--- BEGIN SELECTED EXCERPT ---

Click to See Complete Forum and Search --> : L1 or L2 - which is more important.


KR02
10-15-2000, 02:15 PM
If you had a CPU with a 64k L1 cache and 64k L2 cache, would it be as fast, faster, or slower than a CPU with 128k of L1 cache? Which one would be more expensive?



------------------
Why Drink and Drive when you can Smoke and Fly?

sww
10-15-2000, 02:25 PM
Well, expensewise there is no difference as they take up the same amount of silicon. What is as important as the size of cache is the width of the data bus, and when comparing L1 and L2 cache sizes, remember that some chips are set up so that the caches can share infomation (wasteful) and some are set up so that they cannot (more efficient).

Humus
10-15-2000, 05:01 PM
The one with 128kb L1 cache will be slightly faster. L1 takes more die space than L2 but operates faster. The reason there are both L1 and L2 cache is because you get more L2 for the same amount of die space.

Wintermute
10-15-2000, 07:36 PM
So does L1 have greater bandwidth? What is the difference anyway?

------------------
From Blade Runner: Holden> The tortoise lies on its back, its belly baking in the hot sun...it's thrashing its legs, trying to turn itself over but it can't; not without your help. But you're not helping. Why is that Leon?

Phoenix
10-15-2000, 08:26 PM
You might search the archives for a great post that Arcadian had on the differences between the two and how they work. Just search for L1, L2 and the name Arcadian and I'm sure you'll find it.

Arcadian
10-15-2000, 08:42 PM
Originally posted by Phoenix:
You might search the archives for a great post that Arcadian had on the differences between the two and how they work. Just search for L1, L2 and the name Arcadian and I'm sure you'll find it.

--- END SELECTED EXCERPT ---
--- BEGIN INFORMATION SUPPLIED ---

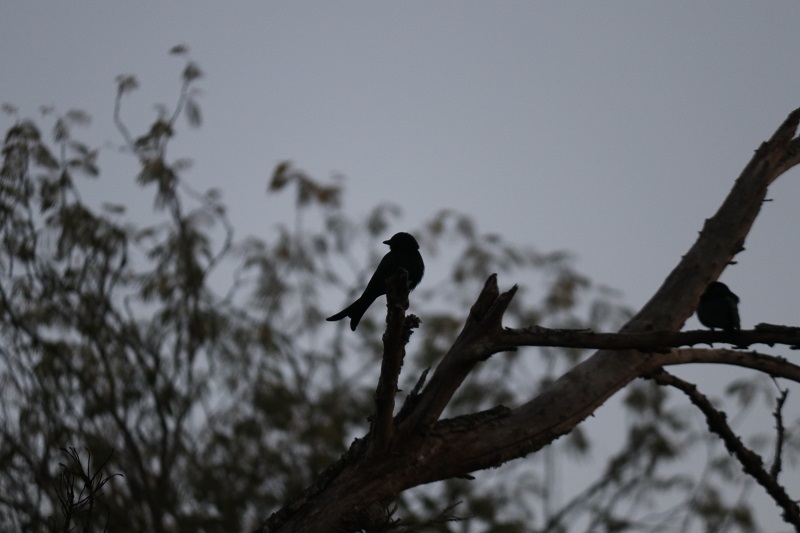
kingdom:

--- END INFORMATION SUPPLIED ---

* GIVEN INSTRUCTION
Could you revise the cache forum thread by writing out the part that begins at "Click to See" and stops after "be more expensive?", with "CPU" replaced by "processor" throughout?

* WORKED SOLUTION
Click to See Complete Forum and Search --> : L1 or L2 - which is more important.


KR02
10-15-2000, 02:15 PM
If you had a processor with a 64k L1 cache and 64k L2 cache, would it be as fast, faster, or slower than a processor with 128k of L1 cache? Which one would be more expensive?